### Короткое задание 1
Переведите на английский язык предложение из рассказа о Дне невест: «Все стилисты действовали очень слаженно, и не было случая, чтобы хоть одна невеста не была готова к назначенному времени отъезда».
### Короткое задание 2
Продолжите рассказ о Дне невест в Большом Камне, начав сразу после его последнего предложения.

# Форум для тамады-организатора Праздника > Праздник на любой вкус и аудиторию > Тематические праздники >  Проект "ДЕНЬ НЕВЕСТ - 2012"

## Елена Ширшина

*Чудо первого Дня Невест в Большом Камне  или мои эмоции и впечаления!*

*Часть 1*

 Этого события ждали волнительно и долго. И опыта организации подобного - у нас точно не было! Предвкушали журналисты - ведь в нашем городе еще никогда такого не случалось! Весь город был в нетерпении, и вот, 27 мая - это наконец-то произошло: знаменитый День Невест - порадовал и Большой Камень, оглушив его жителей яркими эмоциями и невероятным позитивом девушек в свадебных платьях, кружащихся в едином порыве... 
 Дав анонс проекта и общаясь с девчонками на форуме, я лишь отчасти представляла себе, в какую авантюру ввязалась. Началось все около 7 утра, когда весь город еще спокойно спал и не знал, что его ждет.

и глядя на дождивое небо, прося хорошей погоды.

 Начался День невест у каждой с мелких, но приятных волнений, у всех, наверняка, вертелись в голове одни и те же беспокойные мысли - надевать ли сразу платье, ехать ли в бигуди? Успеют девушки еще разок прогнать танец от начала до конца, как мне сделают прическу и макияж, и насколько он будет соответствовать моему внутреннему состоянию и тому образу, который я буду сегодня доносить городу... Все стилисты действовали очень слаженно, и не было случая, чтобы хоть одна невеста не была готова к назначенному времени отъезда. Возникали ситуации, когда над одной девушкой трудились сразу несколько визажистов и парикмахеров, привнося каждый свой штрих к казалось бы уже законченному образу... И, думается, что мастерам удалось подчеркнуть красоту и индивидуальность каждой девушки, и все остались довольны результатами


 И вот... Все собрались. 

Выходим... и «О, чудо!» Дождь прекратился !!!Уже чувствуем кроме дикого волнения – бешеную радость от всего происходящего!!! - Нас уже встречают восхищенные взгляды людей и фото-, видеокамеры..



. Чувствуешь себя ЗВЕЗДОЙ!

----------


## Елена Ширшина

А люди вокруг просто не понимают, что происходит... 

Не готов был город к такому обилию красивых девушек! Да еще и невест!!! Но зато какой фурор!!! Какой выплеск эмоций!



И мы чувствуем эти эмоции, поддаемся всеобщей радости... она переполняет нас и заряжает на весь день!



 Невозможно передать всю ту гамму чувств, которую испытываешь, когда столько красоты вместе! 











И сюрприз от Невест ; «Раз, два, три!!!!!! Игрушки – лови!»

----------


## Елена Ширшина

И ты являешься ее неотъемлемой частичкой - и все автомобили сигналят вслед нашей красивой процессии, любуясь нами из окон и снимая все на камеры своих мобильных телефонов!!!!

### Показанные данные
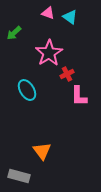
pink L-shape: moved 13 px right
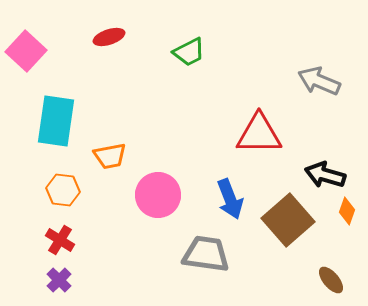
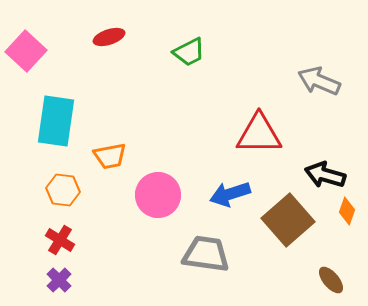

### Результат задания 1
All the stylists worked in perfect coordination, and there was not a single case of a bride not being ready by the appointed departure time.

### Результат задания 2
----------


## Елена Ширшина

Многие из участниц до того момента не имели опыта многочасовых сессий, но при этом вели себя естественно, чувствуя себя, как рыба в воде, легко справляясь со смущением и одновременно испытывая восторг, находясь в центре всеобщего внимания. В общем, было так, как будто нам не впервой позировать! А все потому, что мы получали необыкновенное удовольствие и наслаждение от самого процесса, а именно таких ощущений порой не хватает каждой девушке…

----------


## Елена Ширшина

Затем мы сели в автобус Невест и поехали в кафе «Финис», где нас ожидал фуршет - надо сказать, очень миленькое местечко. Все были настолько радостно возбуждены, настолько насыщены впечатлениями, что, казалось, будто эмоции превратились в стихию, сворачивающую все на пути, казалось, что мы нисколько не устали от нескончаемой ходьбы! Девчонки продолжали по инерции позировать, едва успевая при этом проглотить хоть кусочек пищи
 Потом был парк, ресторан «Океан» - крутые фотосессии!!!!!!!!!!!!!!!!!!!!!!!!
Фотографии обрабатываются, здесь лиши мала часть.

----------


## Елена Ширшина

ТАКОГО город еще не видел... До окончания вечера усталости просто не чувствовалось, хотя целый день на каблуках, «навытяжку» перед камерами, на виду... И все это благодаря общей доброжелательной атмосфере, благодаря людям, которые вложили ДУШУ в этот проект!!! И, конечно же, нашим невестам!!!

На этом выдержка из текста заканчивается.